In the application of the described new approach to a model classified as providing a useful but limited and underestimated approximation (assessment C1), the NSE values were below 0.8 for all durations and, for some, below 0.7. KGE values ranged from 0.7 to 0.85. PBIAS values were less than ±10%. For the recalibrated model, providing results that tend to be good but with deviations and limitations for some events (assessment C2), the NSE values tended to be greater than 0.8, the KGE values tended to approach 0.9 and PBIAS were within ±5%. Finally, for models of which the simulated and measured hydrographs are very coincident for some events and show small deviations in other events (assessments C4 and C6), both the NSE and the KGE values were higher than 0.95 for all durations, reaching 0.98 and 0.99 in some cases.

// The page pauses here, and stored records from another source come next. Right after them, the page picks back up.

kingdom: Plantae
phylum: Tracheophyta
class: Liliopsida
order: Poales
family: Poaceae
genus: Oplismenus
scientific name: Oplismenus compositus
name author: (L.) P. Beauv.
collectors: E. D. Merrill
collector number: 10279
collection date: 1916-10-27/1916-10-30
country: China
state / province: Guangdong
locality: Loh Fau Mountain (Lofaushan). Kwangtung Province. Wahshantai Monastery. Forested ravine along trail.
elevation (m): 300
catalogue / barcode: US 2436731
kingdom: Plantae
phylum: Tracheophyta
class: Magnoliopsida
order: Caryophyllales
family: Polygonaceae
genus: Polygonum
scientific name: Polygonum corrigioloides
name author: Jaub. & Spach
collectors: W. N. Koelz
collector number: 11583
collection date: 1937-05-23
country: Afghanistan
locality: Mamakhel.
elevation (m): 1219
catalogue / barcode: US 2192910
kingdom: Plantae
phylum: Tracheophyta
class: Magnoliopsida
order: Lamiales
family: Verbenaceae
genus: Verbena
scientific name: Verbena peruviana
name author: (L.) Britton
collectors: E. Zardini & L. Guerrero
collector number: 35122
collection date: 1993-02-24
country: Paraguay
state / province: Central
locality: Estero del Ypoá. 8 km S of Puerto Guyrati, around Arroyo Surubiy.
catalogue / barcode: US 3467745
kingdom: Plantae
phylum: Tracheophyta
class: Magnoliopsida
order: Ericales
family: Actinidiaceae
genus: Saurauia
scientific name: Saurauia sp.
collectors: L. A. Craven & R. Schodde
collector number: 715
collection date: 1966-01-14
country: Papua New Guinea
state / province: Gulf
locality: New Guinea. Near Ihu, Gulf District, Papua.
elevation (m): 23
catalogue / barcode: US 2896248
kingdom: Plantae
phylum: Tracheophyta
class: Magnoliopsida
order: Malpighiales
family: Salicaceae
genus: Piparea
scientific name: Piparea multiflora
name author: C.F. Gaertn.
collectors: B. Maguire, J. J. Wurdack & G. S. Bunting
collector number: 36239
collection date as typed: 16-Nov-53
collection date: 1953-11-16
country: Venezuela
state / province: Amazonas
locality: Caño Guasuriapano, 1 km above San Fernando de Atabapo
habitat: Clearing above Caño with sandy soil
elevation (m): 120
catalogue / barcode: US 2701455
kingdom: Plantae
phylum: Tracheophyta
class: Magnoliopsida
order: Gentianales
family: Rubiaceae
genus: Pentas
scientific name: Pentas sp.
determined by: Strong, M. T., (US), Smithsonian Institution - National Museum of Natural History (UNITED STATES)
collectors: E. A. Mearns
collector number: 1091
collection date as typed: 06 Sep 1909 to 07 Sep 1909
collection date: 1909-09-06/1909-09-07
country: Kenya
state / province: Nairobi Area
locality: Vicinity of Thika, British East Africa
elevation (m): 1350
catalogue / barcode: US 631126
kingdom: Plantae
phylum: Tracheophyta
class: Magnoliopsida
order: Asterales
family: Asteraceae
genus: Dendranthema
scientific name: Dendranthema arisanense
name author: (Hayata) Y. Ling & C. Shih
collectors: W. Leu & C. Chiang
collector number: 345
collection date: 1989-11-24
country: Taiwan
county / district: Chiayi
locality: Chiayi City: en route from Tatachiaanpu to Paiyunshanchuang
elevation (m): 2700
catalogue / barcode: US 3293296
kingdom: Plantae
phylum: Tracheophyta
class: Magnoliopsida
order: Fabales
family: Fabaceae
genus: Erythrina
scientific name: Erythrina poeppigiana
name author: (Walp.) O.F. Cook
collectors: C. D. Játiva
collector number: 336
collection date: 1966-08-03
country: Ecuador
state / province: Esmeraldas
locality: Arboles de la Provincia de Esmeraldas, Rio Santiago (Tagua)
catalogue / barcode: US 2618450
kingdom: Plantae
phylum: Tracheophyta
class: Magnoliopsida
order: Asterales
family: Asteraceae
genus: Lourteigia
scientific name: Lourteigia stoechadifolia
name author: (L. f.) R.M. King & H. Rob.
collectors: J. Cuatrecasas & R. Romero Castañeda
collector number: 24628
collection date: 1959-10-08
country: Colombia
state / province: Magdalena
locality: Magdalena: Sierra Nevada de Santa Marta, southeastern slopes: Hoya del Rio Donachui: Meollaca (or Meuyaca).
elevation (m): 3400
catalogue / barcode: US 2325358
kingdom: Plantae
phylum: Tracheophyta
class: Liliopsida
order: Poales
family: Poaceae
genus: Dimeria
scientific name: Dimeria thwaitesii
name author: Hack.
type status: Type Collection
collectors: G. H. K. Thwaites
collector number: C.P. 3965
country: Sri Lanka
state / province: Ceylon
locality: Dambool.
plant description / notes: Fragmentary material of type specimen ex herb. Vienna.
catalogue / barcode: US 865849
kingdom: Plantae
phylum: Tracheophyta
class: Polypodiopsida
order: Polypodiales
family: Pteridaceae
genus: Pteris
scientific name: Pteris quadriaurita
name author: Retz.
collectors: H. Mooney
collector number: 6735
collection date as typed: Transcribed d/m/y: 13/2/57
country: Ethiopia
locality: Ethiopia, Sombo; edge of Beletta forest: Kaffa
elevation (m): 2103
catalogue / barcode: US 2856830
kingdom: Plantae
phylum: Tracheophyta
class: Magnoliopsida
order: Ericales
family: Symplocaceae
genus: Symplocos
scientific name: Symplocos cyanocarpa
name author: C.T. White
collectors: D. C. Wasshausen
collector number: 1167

During normal use of the model, base flows are unknown. Without adjusting base flows (assessments C3 and C7), NSE values tended to fall by up to 0.1, depending on duration, while KGE values tended to vary much less. For the “very good” quality model (assessments C7 compared with C6), the RMSE values increased between 20% and 50% as the analysed duration increased to 150 min, due to the influence of the unmodelled RDII.
The various examples of the case study highlight the importance of using different metrics and graphical analyses and the pertinence of the proposed approach.